With their backs against the wall, DRX were going to show why they deserved to be up on that stage facing one of the most decorated and storied organisations in all of esports.
The series went back and forth with T1 taking Game 1. Game 2 went on to be a 46-minute game with DRX managing to even out the score 1–1. T1 would quickly answer back taking the lead once again and now were at tournament point. But if we’ve learnt anything about DRX so far, it’s that they don’t let a deficit get to their heads and evened out the score once again.

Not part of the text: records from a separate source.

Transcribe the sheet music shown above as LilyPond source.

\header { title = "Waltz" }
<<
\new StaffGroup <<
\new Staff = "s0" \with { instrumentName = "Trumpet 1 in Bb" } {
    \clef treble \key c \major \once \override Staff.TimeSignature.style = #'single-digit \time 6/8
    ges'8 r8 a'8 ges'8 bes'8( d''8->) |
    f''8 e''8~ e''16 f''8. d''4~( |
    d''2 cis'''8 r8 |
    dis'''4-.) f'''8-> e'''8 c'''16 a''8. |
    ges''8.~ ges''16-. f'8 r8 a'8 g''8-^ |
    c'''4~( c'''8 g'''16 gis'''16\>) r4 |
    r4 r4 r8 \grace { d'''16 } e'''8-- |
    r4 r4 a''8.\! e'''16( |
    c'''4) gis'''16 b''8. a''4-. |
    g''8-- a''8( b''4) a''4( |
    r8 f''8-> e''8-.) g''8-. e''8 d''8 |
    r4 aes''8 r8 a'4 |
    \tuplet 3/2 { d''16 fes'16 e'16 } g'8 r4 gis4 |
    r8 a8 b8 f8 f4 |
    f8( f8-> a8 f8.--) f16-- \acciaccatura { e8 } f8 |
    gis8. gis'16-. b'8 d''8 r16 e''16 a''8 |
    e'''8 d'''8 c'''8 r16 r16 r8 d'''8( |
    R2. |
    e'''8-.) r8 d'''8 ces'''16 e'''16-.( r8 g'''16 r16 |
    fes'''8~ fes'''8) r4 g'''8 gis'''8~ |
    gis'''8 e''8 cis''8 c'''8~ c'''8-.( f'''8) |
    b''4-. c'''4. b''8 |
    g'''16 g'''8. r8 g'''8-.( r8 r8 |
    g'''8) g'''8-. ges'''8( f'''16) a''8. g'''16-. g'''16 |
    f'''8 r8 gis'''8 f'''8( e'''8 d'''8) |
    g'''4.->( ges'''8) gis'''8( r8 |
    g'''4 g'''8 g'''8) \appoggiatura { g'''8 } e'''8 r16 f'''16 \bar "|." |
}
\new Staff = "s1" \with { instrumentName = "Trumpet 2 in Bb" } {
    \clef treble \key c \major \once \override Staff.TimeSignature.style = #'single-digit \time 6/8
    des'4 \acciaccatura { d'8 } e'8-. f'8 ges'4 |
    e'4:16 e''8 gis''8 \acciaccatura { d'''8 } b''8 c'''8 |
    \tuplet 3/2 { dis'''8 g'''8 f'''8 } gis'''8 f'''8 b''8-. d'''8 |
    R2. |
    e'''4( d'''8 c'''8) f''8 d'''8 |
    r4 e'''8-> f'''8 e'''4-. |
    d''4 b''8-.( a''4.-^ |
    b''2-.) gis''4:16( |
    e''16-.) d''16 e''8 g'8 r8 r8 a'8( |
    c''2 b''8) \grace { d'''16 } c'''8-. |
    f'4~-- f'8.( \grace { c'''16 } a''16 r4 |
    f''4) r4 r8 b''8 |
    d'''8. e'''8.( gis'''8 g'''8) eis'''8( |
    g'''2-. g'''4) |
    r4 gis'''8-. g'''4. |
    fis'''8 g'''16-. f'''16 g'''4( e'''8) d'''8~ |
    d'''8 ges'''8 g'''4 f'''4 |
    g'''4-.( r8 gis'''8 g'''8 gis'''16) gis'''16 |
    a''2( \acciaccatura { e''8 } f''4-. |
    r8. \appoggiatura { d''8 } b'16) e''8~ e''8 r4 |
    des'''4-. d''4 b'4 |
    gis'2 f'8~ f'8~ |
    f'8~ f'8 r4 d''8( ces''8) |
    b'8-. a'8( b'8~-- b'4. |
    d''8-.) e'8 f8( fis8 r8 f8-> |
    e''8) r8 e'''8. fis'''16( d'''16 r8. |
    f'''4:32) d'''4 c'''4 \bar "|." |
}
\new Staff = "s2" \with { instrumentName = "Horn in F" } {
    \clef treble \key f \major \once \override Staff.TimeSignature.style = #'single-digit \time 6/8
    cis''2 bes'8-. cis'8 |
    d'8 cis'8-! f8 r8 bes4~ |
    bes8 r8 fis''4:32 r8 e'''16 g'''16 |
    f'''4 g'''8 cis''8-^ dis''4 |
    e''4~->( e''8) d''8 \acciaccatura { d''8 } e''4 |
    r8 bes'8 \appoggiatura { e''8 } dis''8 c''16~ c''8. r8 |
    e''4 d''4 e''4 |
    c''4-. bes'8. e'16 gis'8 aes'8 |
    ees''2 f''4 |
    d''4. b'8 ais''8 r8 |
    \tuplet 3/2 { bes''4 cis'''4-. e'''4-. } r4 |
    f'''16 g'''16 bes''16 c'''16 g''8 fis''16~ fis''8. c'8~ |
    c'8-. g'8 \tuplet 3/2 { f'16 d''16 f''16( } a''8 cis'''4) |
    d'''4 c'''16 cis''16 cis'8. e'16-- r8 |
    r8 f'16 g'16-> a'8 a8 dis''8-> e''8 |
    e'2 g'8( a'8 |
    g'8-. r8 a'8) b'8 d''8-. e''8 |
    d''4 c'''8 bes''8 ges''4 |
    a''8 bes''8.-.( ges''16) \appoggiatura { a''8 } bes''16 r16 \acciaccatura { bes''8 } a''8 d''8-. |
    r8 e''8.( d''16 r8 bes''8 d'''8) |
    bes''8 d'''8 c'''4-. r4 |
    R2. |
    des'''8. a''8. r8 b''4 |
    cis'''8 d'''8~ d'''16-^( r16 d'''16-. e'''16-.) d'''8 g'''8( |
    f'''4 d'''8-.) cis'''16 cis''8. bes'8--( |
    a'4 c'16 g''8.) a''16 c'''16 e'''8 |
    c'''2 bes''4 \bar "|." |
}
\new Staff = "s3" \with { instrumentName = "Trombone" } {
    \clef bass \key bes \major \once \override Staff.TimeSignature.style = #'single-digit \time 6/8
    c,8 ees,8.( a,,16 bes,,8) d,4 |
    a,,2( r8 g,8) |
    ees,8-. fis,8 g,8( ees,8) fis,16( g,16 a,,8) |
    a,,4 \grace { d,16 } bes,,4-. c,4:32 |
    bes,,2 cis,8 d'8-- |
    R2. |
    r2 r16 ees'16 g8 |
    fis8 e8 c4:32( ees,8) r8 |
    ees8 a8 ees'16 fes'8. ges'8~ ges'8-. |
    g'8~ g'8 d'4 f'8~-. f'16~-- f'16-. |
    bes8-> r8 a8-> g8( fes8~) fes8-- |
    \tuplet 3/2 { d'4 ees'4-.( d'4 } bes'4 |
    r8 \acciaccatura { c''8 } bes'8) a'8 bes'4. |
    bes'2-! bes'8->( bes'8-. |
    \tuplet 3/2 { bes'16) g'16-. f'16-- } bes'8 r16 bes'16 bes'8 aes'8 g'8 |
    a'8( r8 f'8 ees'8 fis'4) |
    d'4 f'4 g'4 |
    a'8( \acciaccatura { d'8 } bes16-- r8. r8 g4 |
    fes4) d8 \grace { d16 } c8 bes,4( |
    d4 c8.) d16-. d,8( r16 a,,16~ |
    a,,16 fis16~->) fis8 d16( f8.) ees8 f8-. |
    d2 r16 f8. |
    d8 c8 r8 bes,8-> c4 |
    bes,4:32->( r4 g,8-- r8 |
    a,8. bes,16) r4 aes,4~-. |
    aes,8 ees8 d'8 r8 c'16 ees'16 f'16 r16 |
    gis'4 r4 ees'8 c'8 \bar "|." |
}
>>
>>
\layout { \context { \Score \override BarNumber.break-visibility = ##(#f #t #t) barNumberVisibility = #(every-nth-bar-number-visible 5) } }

With the series all tied up, it was all or nothing for both teams and DRX decided to take a massive risk when deciding their draft going into Game 5. DRX went with the unorthodox picks of Hecarim for their jungle and Bard for their support—the latter of which had only been played once in the entire tournament.
Game 5 began pretty evenly with DRX managing an early lead, but then it was all flipped on its head when T1’s Gumayusi managed to steal the first Baron of the game, tilting the momentum in the three-time world champion’s favour as they began focusing on objectives—managing to take seven towers off of DRX.
With an insane gold lead, it seemed that the game was all T1’s for the taking but what they forgot was that DRX’s team composition catered to a late-game scaling composition, meaning that as time went on, each of DRX’s champions would get stronger.
The real turning point was a team fight that happened around the Elder Dragon, where DRX came out on top. In response, two of T1’s members rushed DRX’s base, managing to take one Nexus Turret, but ultimately fell to DRX. With T1’s death timers amounting to almost a minute individually, DRX engaged in a fast counter-attack, pile-driving T1’s base before any of T1 could respawn, winning the series 3–2 and were crowned the 2022 world champions.
In the post-game broadcast interview, 26-year-old Deft reflected on what it means to him to finally call himself a world champion.
“Ever since my debut, every single night I’ve been dreaming about myself winning the world championship. It was only dream, but now, I’ve made it. I’m so happy right now,” he said. “One thing I wanted to say was ‘I’m the best player in the world’, but today I realized that being the best player doesn’t matter. It’s is about our team being the best in the world.”
“My best talent is League of Legends. If I cannot be the best playing LoL, I told myself I won’t find any success in life. That’s why I didn’t want to give up,” Deft added.
BeryL’s personal achievements are also significant. He made it to the Worlds finals over the last three years in 2020, 2021, and 2022, and won twice on two different teams, DAMWON Gaming, and now DRX.
This is the first time in LoL esports history that a Play-In team has won the championship. Past winners started their journey from the Group Stage.